Le plafond, fixé à 123 200 dollars, a donc disparu depuis mercredi. En débridant le rôle des plus riches dans le processus politique, la Cour renforce concrètement leur influence, déjà immense, sur les décisions publiques.

Prise au nom de la liberté, sa décision aboutit à miner celle-ci. Car quelle est la liberté des citoyens dans un système de plus en plus ploutocratique, de moins en moins démocratique ?

Un enjeu de civilisation

On pourrait se dire que c’est certes scandaleux, OK, mais que c’est l’affaire des Américains : « Tant pis pour eux ! » Ce serait raisonner à courte vue. Que la première puissance mondiale se laisse glisser sur cette pente-là est une mauvaise nouvelle non seulement pour le peuple américain, mais aussi pour le reste de la planète.

Cette dérive ploutocratique américaine ne fait qu’accroitre, dans l’ensemble du monde, la course de l’accumulation de l’argent vers une petite élite bien décrite par l’économiste français Thomas Piketty dans « Le Capital au XXIe siècle » (un livre publié chez Seuil, et dont la traduction fait sensation aux Etats-Unis, soit dit en passant). L’enjeu n’est donc pas seulement américain : c’est un enjeu de civilisation.

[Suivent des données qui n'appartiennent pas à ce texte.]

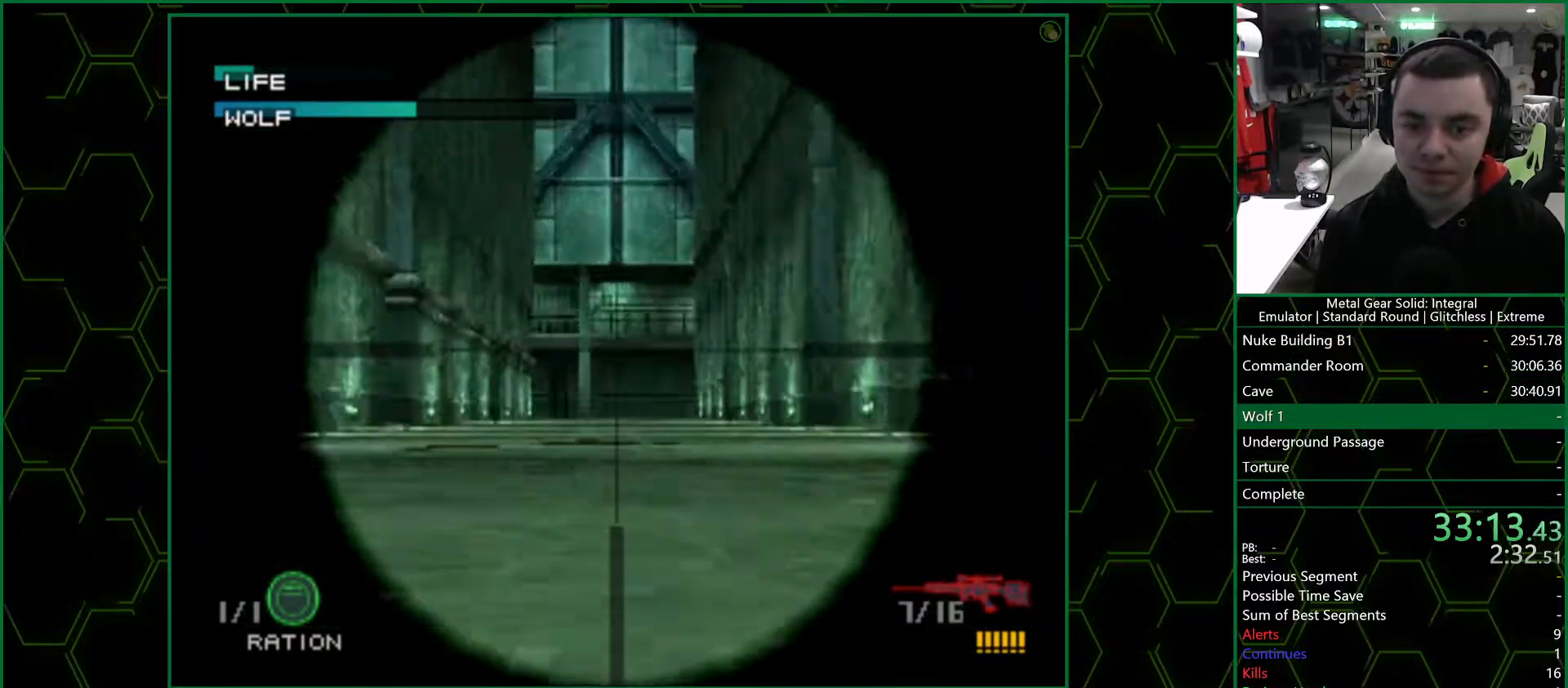
{"buttons": ["SQUARE"], "left_stick": "down-left", "right_stick": "center"}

La Cour suprême. Pastilles rouges : les plus conservateurs, majoritaires (Steve Petteway/Wikim&eacute ; dia Commons)

La Cour suprême a perdu une occasion de mettre un coup d’arrêt à cette dérive de l’argent en indiquant qu’on est allé bien trop loin. C’est ce que souhaitaient les quatre juges (dont les trois femmes de la Cour) qui ont voté contre la décision.

Lorsque, comme c’est le cas outre-atlantique, 85% des élus sont ceux qui ont dépensé le plus d’argent pour leur campagne, il y a quelque chose qui ne tourne pas rond. Lorsque des milliardaires créent leur propre structure politique, comme c’est le cas des frères Koch, obsédés par l’idée de chasser Obama du pouvoir, il y a même quelque chose de pourri au cœur du système.

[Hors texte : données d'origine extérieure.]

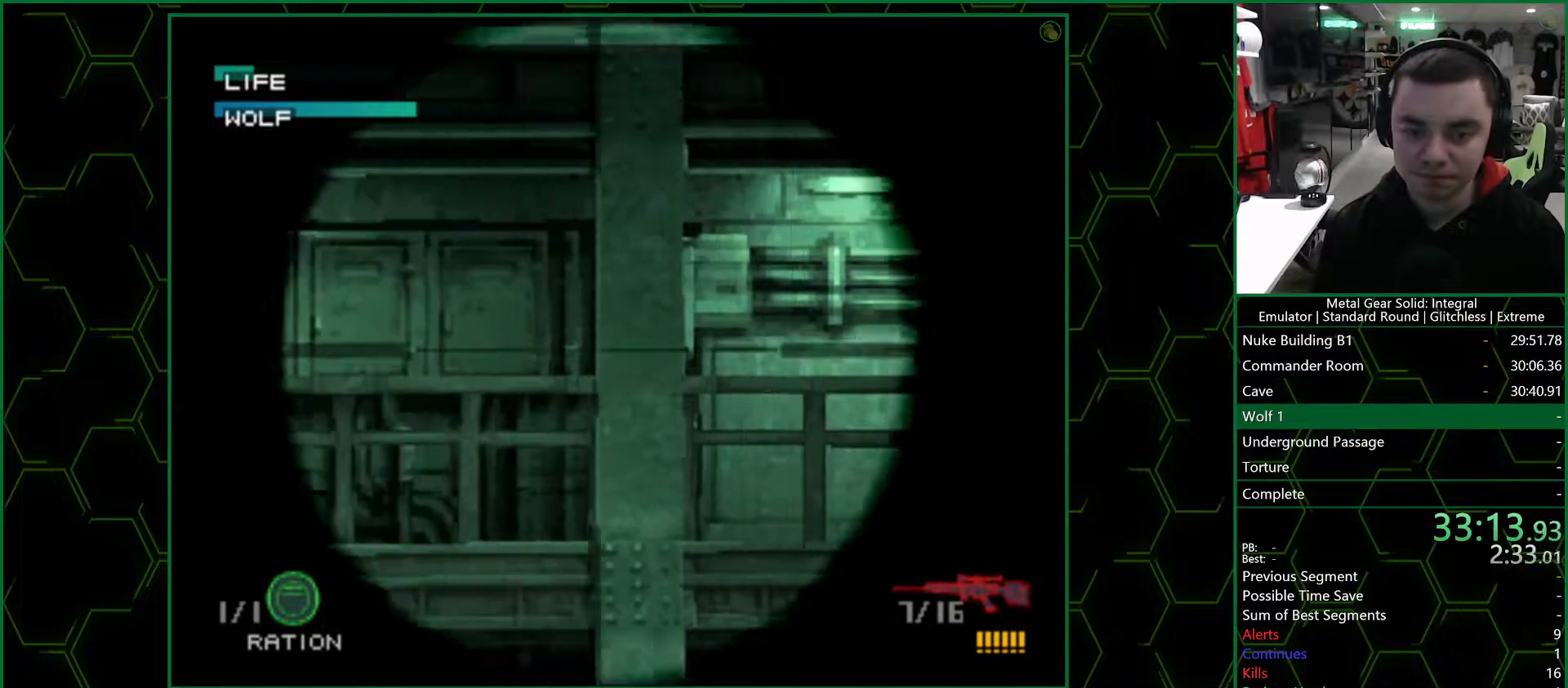
{"buttons": ["SQUARE"], "left_stick": "center", "right_stick": "center"}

« La voix de l’argent à plein volume »

Dans un avis dissident joint à la décision, le juge Stephen Breyer, nommé par Clinton, résume le problème d’une formule :

« Quand la voix de l’argent s’exprime à plein volume, celle des citoyens devient inaudible. »

Selon lui, cette décision, qui fait suite à une autre de la même eau (Citizens United vs FEC) empêche tout contrôle du financement de la vie politique et de ce fait soulève « de graves problèmes de légitimité démocratique ». Des mots qui, sous la plume d’un des garants de la Constitution américaine, sont très lourds.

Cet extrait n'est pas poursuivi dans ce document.